Task requirements =
List each line in the data that contains the word "income".

[Transcribed page contents]
⁂
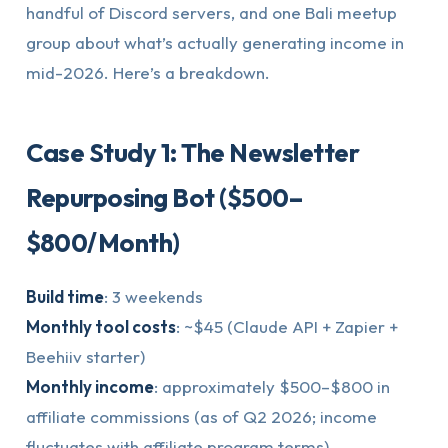
handful of Discord servers, and one Bali meetup
group about what’s actually generating income in
mid-2026. Here’s a breakdown.
Case Study 1: The Newsletter
Repurposing Bot ($500–
$800/Month)
Build time
: 3 weekends
Monthly tool costs
: ~$45 (Claude API + Zapier +
Beehiiv starter)
Monthly income
: approximately $500–$800 in
affiliate commissions (as of Q2 2026; income
fluctuates with affiliate program terms)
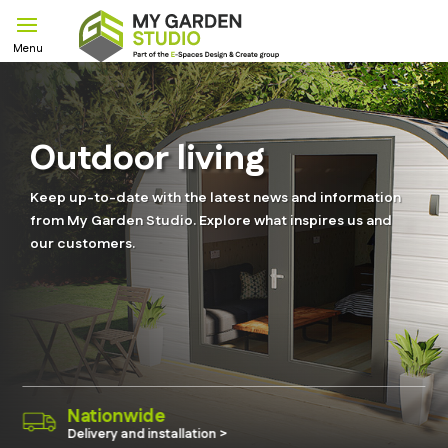
Outdoor living
Keep up-to-date with the latest news and information
from My Garden Studio. Explore what inspires us and
our customers.
eco-Engineering
Quality materials & 40 years gua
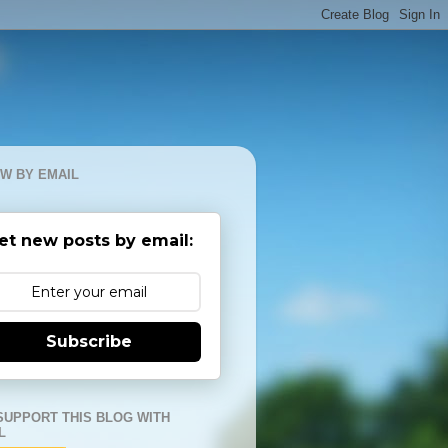
W BY EMAIL
et new posts by email:
Subscribe
SUPPORT THIS BLOG WITH
L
⁂
Solution for this exercise =
group about what’s actually generating income in
Monthly income
affiliate commissions (as of Q2 2026; income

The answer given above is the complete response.